The FrontierMath benchmark, which was created to assess advanced reasoning and problem-solving capabilities in AI models, has become a litmus test for big language models looking to push the boundaries of artificial general intelligence (AGI). OpenAI’s claim that o3 surpassed GPT-4 on this benchmark sparked interest, until Epoch AI, which helped build the benchmark, publicly challenged the figures.
However, this disparity does not necessarily indicate any wrongdoing by OpenAI. OpenAI’s December benchmarks contained a lower-bound score, which is consistent with Epoch’s findings. Epoch stated that the discrepancy in results could be related to changes in evaluation methodologies, the exact version of FrontierMath employed, or the computational configuration during testing. They noted,
“The difference between our results and OpenAI’s might be due to OpenAI evaluating with a more powerful internal scaffold, using more test-time [computing], or because those results were run on a different subset of FrontierMath (the 180 problems in frontiermath-2024-11-26 vs the 290 problems in frontiermath-2025-02-28-private).”
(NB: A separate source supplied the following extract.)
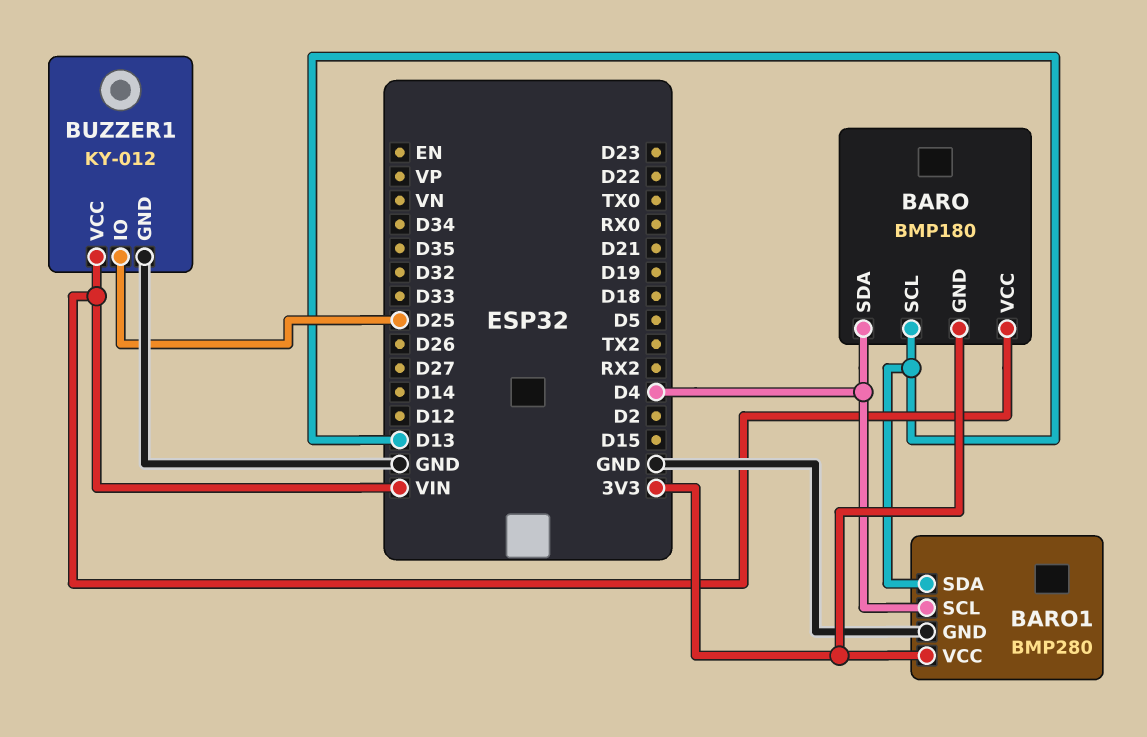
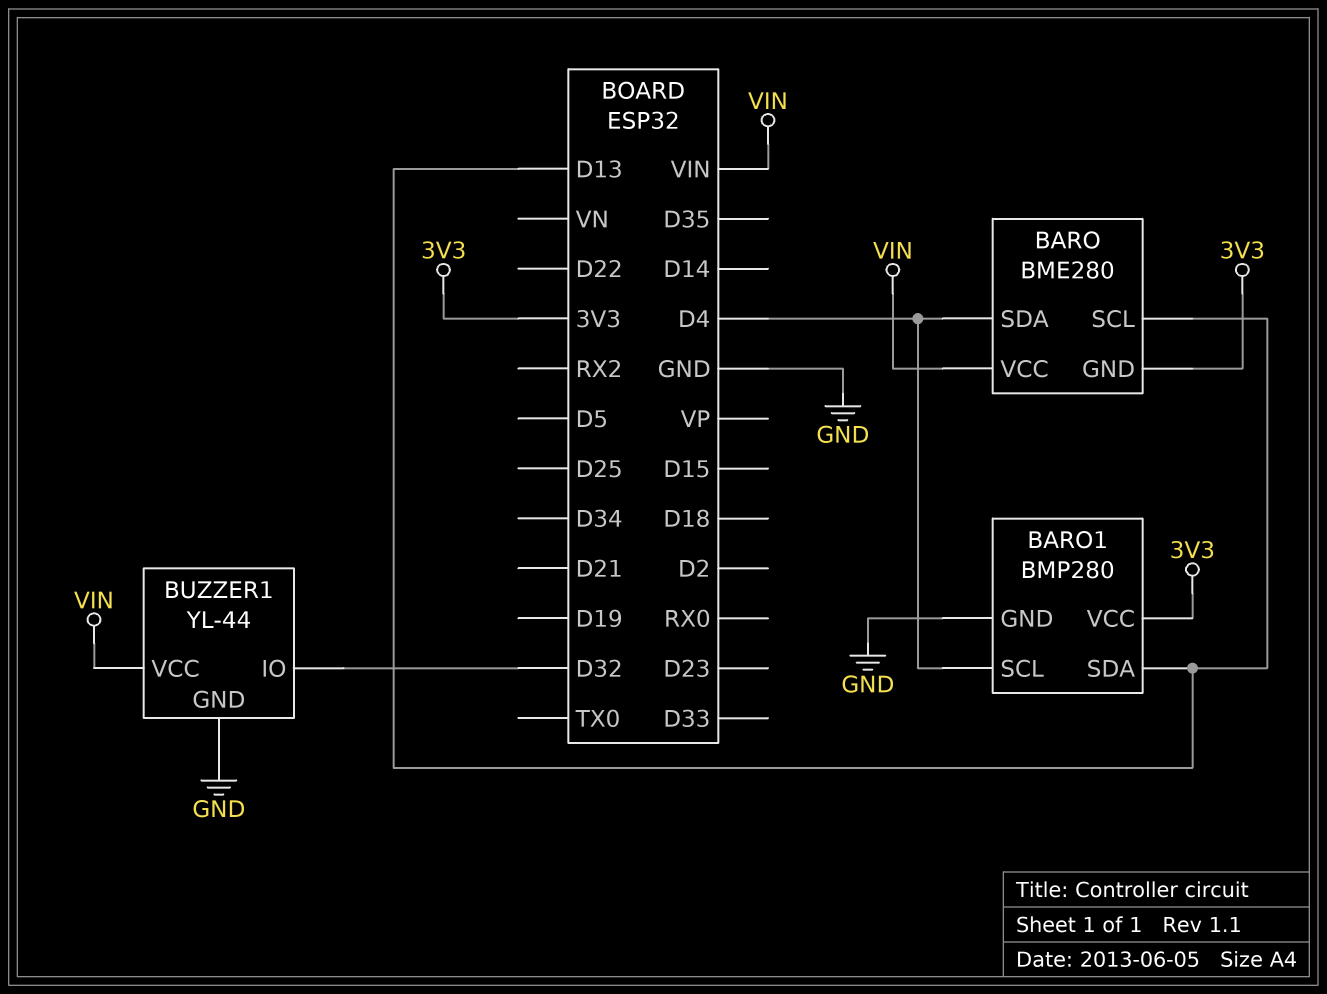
BARO: BMP180 -> BME280
BUZZER1: KY-012 -> YL-44
BUZZER1 pin IO: D25 -> D32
Industry Implications and Calls for Transparency
The gap between OpenAI’s internal performance and third-party analysis has reignited wider concerns about transparency in AI research. As companies compete to show off the abilities of their enormous language models, the lack of specified criteria and public oversight presents tremendous challenges to industry credibility and public confidence.
The OpenAI o3 case demonstrates an emerging concern in the AI industry: inconsistent benchmarking. With increased competition, organizations frequently favor excitement over honesty. Epoch AI was chastised for delaying funding disclosure, xAI was accused of misrepresenting Grok 3 standards, and Meta touted scores for a different model than what was released. These occurrences highlight the need for more transparent, uniform evaluation processes.